» **Brief**
Scan the records below for the line containing "a su nueva posición." and the line containing "resultados estéticos deseados.". Copy both, plus every line between, exactly.

Start of Data for the task

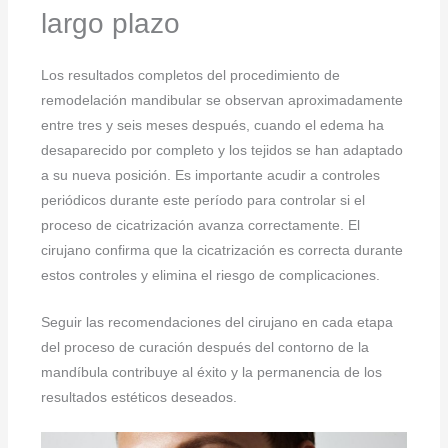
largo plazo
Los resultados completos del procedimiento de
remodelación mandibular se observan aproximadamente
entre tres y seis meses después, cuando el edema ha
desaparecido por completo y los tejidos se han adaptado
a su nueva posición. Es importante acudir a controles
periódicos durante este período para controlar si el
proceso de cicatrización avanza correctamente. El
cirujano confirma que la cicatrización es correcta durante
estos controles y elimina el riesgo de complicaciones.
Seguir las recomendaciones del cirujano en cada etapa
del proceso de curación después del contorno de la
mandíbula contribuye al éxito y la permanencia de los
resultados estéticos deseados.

End of Data for the task
Start of Data for the task

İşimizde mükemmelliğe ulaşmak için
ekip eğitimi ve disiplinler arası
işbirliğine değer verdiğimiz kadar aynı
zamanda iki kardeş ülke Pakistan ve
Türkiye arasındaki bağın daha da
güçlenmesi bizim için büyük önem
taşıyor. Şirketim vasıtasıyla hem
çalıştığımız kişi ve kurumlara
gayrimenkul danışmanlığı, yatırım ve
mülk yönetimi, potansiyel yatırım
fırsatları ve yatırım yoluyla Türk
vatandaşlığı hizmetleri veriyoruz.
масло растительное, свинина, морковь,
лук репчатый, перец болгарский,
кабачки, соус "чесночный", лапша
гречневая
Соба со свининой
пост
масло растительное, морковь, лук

End of Data for the task

» **Response area**
a su nueva posición. Es importante acudir a controles
periódicos durante este período para controlar si el
proceso de cicatrización avanza correctamente. El
cirujano confirma que la cicatrización es correcta durante
estos controles y elimina el riesgo de complicaciones.
Seguir las recomendaciones del cirujano en cada etapa
del proceso de curación después del contorno de la
mandíbula contribuye al éxito y la permanencia de los
resultados estéticos deseados.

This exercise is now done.